Prove this matrix algebraic equation

Question

Let $X$ be an $n \times m$ matrix, $x_i^T$ the $i$th row of $X$. Is it true that $\sum_{i=1}^n x_i^T (X^T X)^{-1} x_i = m$ ? How do I prove it?

Answer 1

We assume $m\leq n$ and $rank(X)=m$. We consider the thin SVD of $X$ cf. https://en.wikipedia.org/wiki/Singular_value_decomposition

$X=U_{nm}\Sigma_{mm} V_{m,m}^*$ where $U^*U=I_m,V^*V=I_m,\Sigma=diag((\sigma_i))$ where $\sigma_i>0$. The $i^{th}$ row of $X$ is $X_i=U_i\Sigma V^*$ where $U_i$ is the $i^{th}$ row of $U$. Note that $X^*X=V\Sigma^2V^*$ and $Y=(X^*X)^{-1}=V\Sigma^{-2}V^*$.
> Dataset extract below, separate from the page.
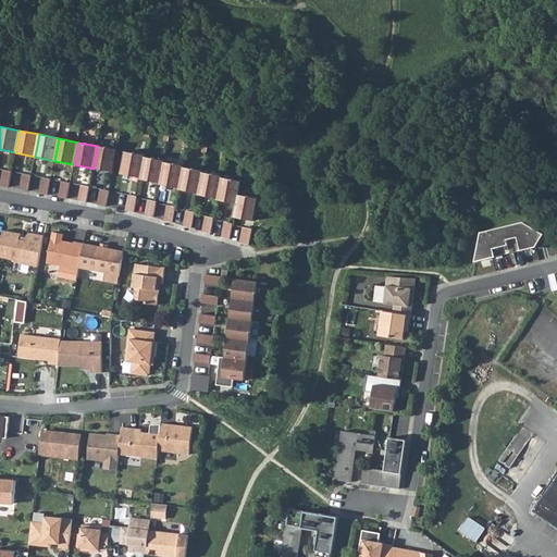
[(113,172),(118,150),(98,146),(94,169),(113,172)]
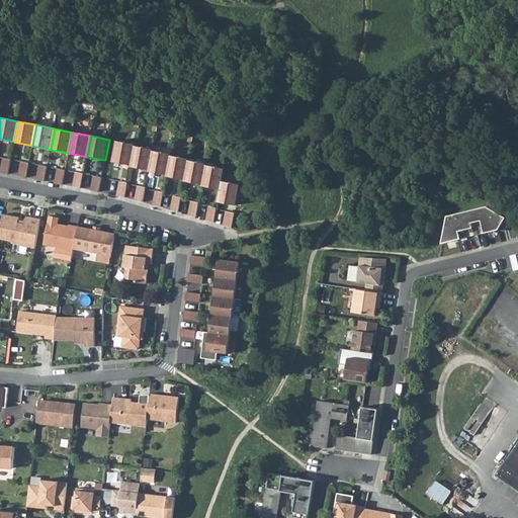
[(136,145),(117,141),(113,162),(132,166),(135,146),(136,145)]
We calculate $\sum_{i=1}^n X_iYX_i^T=\sum_i U_i\Sigma V^*V\Sigma^{-2} V^*V\Sigma U_i^*=\sum_i U_i\Sigma\Sigma^{-2}\Sigma U_i^*=\sum_i U_iU_i^*$.

Remark that $tr(U^*U)=tr(I_m)=m=tr(UU^*)=\sum_i U_iU_i^*$ and we are done.